Your teacher is wrong. Every neighborhood of any real number contains both rational and non-rational points, so the function is continuous at 0 only.
More specifically, let $\alpha$ be a positive irrational number (in particular $\alpha\ne0$, and the argument for negative irrationals is almost the same). Let's check whether $f$ is continuous at $\alpha$. For this to hold, then for every $\epsilon>0$ there must be a $\delta$ such that $ |x-\alpha|<\delta \Rightarrow |f(x)-f(\alpha)|<\epsilon $ Since $f(\alpha)=0$, the right-hand side of this is equivalent to $|f(x)|<\epsilon$.
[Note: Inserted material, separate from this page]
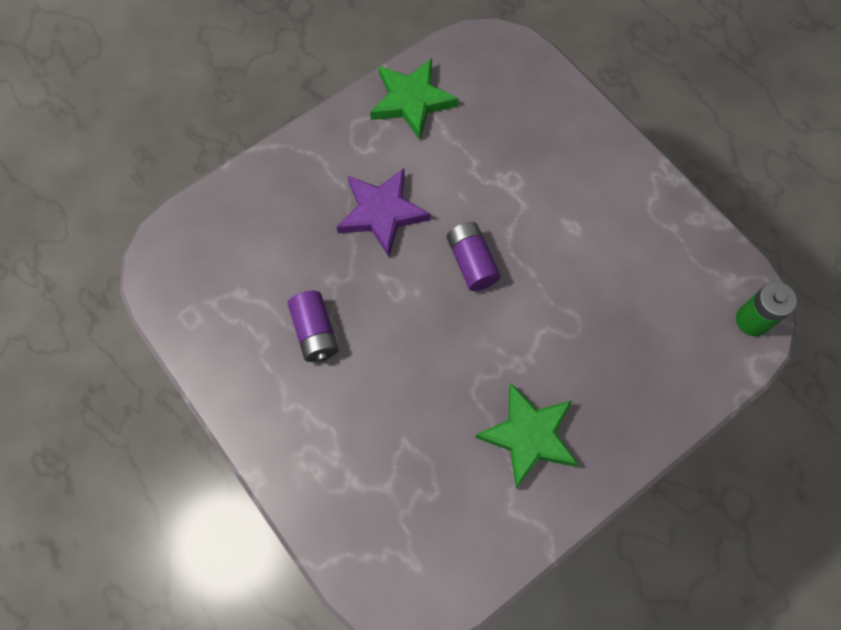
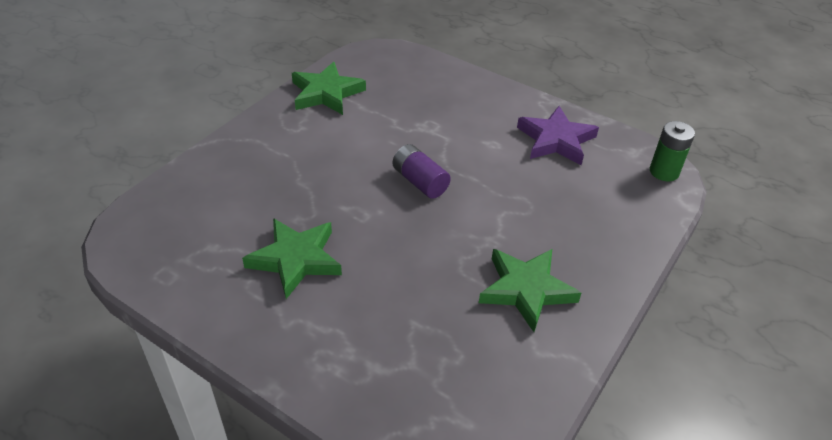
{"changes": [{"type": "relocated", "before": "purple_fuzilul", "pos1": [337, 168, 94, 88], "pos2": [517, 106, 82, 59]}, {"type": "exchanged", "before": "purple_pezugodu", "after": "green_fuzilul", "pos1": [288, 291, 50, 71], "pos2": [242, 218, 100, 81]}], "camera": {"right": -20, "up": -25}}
As I'm going to prove that $f$ is not continuous at $\alpha$, I have the right to select $\epsilon$, and then I must prove that there's no $\delta$ that works for it. I choose $\epsilon=\alpha/2$. Now, for every possible positive $\delta$, the interval $(\alpha, \alpha+\delta)$ is open and therefore contains at least one rational number, which we can call $R$. Then, setting $x=R$ we get $|R-\alpha|<\delta$ (by construction), but $|f(R)|=R>\alpha$ is certainly larger than $\epsilon$, which was $\alpha/2$. Thus, $\delta$ fails to work, as promised.